CD reviews for Oct. 23, 2009
Gossip
MUSIC FOR MEN
Punk-rock-dance trio Gossip got a college-radio hit with the primal, alluring “Standing In The Way Of Control,” title track for the group’s 2005 CD. “Control’s” United Kingdom reception outstripped its United States impact by far. The Standing In The Way Of Control album was No. 1 on the British indie chart, No. 22 on the pop chart. The title track, too, was linked to the TV drama, Skins, and plus-size singer Beth Ditto became a TV talk show- and magazine cover-level celebrity.
Following 2008’s in-concert CD-DVD, Live In Liverpool, Music For Men is Gossip’s first major-label studio release. Produced by studio czar Rick Rubin, it’s a bigger-sounding, shinier Gossip. Despite some overly busy production, the group’s signature lashing bass and guitar riffs and, most of all, Ditto’s still-heated but less than fire-starting vocals make their presence known.
Leonard Cohen
LIVE AT THE ISLE OF WIGHT 1970
Live At The Isle Of Wight 1970 contains an audio CD, a DVD of a new concert-documentary by Murray Lerner and written accounts from those who were at Leonard Cohen’s post-midnight performance at the chaotic 1970 Isle of Wight music festival. By all accounts, Canadian poet-troubadour Cohen soothed the angry legions among 600,000 in attendance, many of whom self-righteously crashed the event.
Cohen and his small group of musicians and singers followed a Jimi Hendrix set during which the stage had been set afire. He took the stage after 2 a.m., offering a quiet, “Greetings, greetings,” to the darkness-covered masses. “When I was 7 years old, my father used to take me to the circus,” he said. “He liked the circus better than I did.” So Cohen expressed his discontent, too, but gently, and proceeded to express his longing to be free with the entrancing “Bird On the Wire.” The audience stayed mostly silent and attentive during his intimate performance for hundreds of thousands.

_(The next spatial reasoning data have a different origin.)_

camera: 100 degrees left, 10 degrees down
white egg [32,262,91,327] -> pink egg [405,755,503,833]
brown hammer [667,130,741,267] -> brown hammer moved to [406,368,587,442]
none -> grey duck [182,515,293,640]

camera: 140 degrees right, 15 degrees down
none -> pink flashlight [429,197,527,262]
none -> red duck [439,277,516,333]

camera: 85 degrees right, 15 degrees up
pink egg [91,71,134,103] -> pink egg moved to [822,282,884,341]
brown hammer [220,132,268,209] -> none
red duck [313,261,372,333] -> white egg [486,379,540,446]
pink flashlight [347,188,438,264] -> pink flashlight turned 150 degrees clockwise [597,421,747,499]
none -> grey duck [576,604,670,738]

Cohen plucked most of the Isle of Wight set from his first two albums, both of them late ’60s landmarks. Singing and finger-picking his Spanish guitar, he performs the mystical “Suzanne,” the nearly pop but still otherworldly “Hey, That’s No Way To Say Goodbye,” the cheery and sad “So Long, Marianne,” a homage to a tragic young woman so far ahead of her time that no one could help her, “Seems So Long Ago, Nancy,” and more songs from a room only he can inhabit.
Various artists
JOINT’S JUMPIN’
A revue of classic New Orleans rhythm and blues music, Joint’s Jumpin’ opened in July at Harrah’s New Orleans. Featuring a cast of six singers, including Luther Kent, and a nine-piece band featuring pianist Larry Sieberth, drummer Bernard “Bunchy” Johnson and trumpeter Bobby Campo, the show sold out its opening run in July 2008 and then repeated that feat twice more. Featuring faithful renditions of songs by Fats Domino, Huey “Piano” Smith, Chris Kenner, Lloyd Price, the Neville Brothers and more, the New Orleans R&B revue concept worked from day one.

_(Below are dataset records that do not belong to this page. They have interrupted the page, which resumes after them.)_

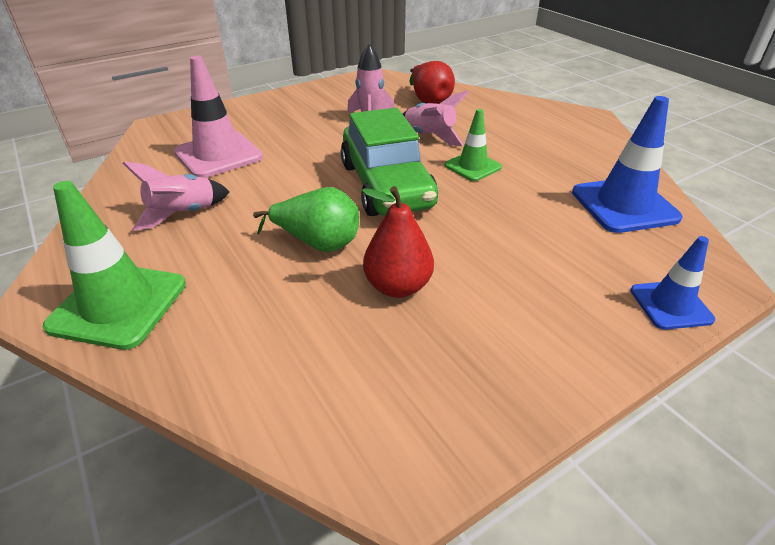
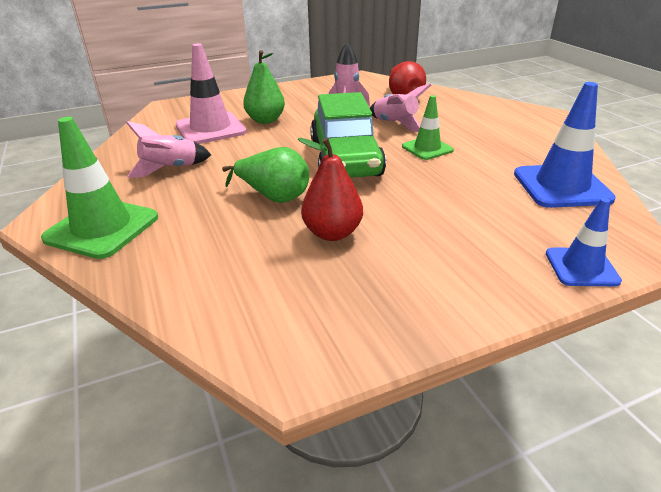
camera: 10 degrees right, 5 degrees down
none -> green pear [243,50,285,124]

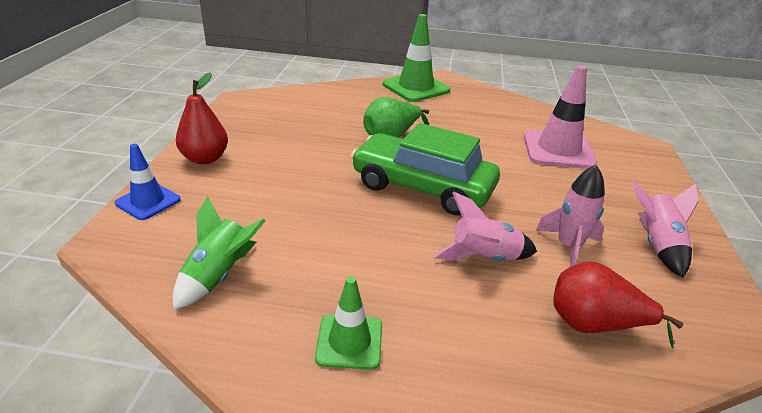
camera: 120 degrees right, 0 degrees up
pink rocket [126,121,211,178] -> pink rocket moved to [631,181,699,278]
green pear [243,50,285,124] -> none
red pear [298,138,363,241] -> red pear moved to [176,72,228,164]
green traffic cone [402,95,454,160] -> green traffic cone moved to [315,276,382,370]
blue traffic cone [514,82,616,208] -> green rocket [173,196,266,310]

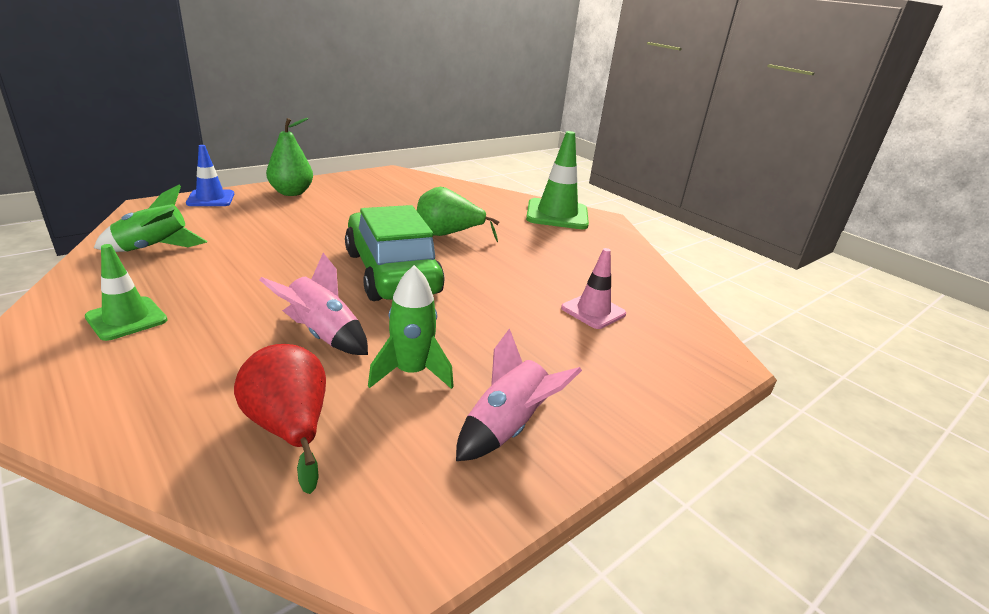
camera: 40 degrees right, 5 degrees down
red pear [176,72,228,164] -> green pear [266,118,313,196]
pink traffic cone [524,65,597,169] -> pink traffic cone [561,248,626,329], size x0.60
pink rocket [535,165,605,267] -> green rocket [368,265,454,389]

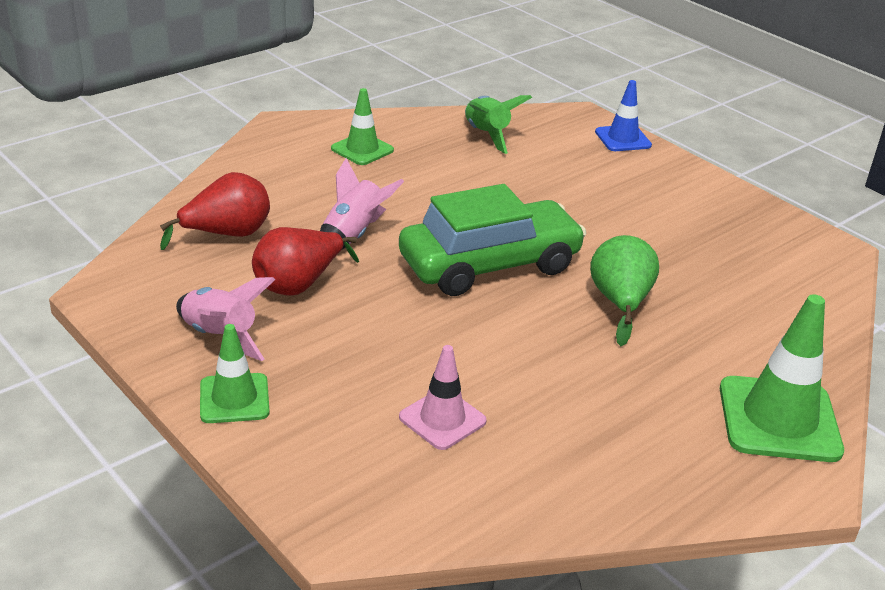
camera: 90 degrees right, 5 degrees up
green pear [266,118,313,196] -> none
green rocket [368,265,454,389] -> red pear [252,227,359,296]
none -> green traffic cone [200,324,270,423]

Featuring about 30 songs, the Joint’s Jumpin’ show returns to Harrah’s this weekend. A new Joint’s Jumpin’ CD has 20 selections performed by the original cast and a five-piece horn section. While nothing can beat the original recordings, the indigenous Joint’s Jumpin’ singers and musicians bring soul and authenticity to music that is, after all, their musical and cultural heritage.